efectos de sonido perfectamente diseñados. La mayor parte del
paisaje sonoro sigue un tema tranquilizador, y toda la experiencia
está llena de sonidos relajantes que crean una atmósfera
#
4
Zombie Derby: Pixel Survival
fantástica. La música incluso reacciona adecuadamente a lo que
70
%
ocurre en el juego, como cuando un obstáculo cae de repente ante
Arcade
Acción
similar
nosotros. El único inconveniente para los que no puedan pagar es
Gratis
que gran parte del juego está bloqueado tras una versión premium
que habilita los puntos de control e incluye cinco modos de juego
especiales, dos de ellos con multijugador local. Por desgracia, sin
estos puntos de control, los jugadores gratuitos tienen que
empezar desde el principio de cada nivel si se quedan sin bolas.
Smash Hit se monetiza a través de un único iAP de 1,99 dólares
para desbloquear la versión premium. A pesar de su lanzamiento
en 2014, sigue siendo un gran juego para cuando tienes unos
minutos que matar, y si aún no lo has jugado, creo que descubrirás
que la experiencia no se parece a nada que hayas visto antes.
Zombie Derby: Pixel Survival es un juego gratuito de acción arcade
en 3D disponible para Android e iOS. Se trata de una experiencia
---
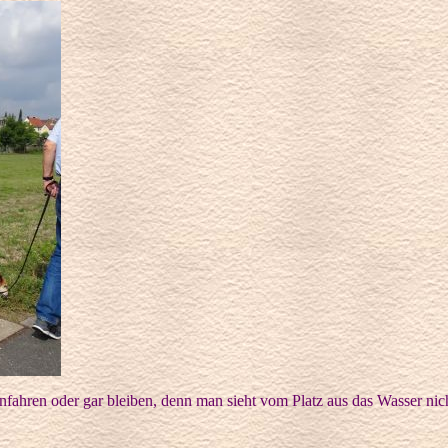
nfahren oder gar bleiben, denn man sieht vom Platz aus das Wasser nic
---
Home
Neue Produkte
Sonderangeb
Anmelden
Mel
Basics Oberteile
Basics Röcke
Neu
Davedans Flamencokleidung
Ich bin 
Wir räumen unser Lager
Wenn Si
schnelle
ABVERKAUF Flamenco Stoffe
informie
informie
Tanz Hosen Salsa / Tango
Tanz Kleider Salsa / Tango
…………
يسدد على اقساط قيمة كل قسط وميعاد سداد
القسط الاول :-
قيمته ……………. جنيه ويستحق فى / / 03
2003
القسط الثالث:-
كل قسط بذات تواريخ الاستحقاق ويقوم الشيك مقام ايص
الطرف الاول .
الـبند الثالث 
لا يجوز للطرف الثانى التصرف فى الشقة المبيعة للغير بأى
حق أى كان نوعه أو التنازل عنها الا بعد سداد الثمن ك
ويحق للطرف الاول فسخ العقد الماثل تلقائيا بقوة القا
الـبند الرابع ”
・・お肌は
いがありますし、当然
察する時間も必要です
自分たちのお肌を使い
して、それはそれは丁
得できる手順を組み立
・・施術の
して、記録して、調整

:: Task prompt ::
Reproduce every line from the preceding data in which the word "سداد" can be found.

:: Response box ::
يسدد على اقساط قيمة كل قسط وميعاد سداد
حق أى كان نوعه أو التنازل عنها الا بعد سداد الثمن ك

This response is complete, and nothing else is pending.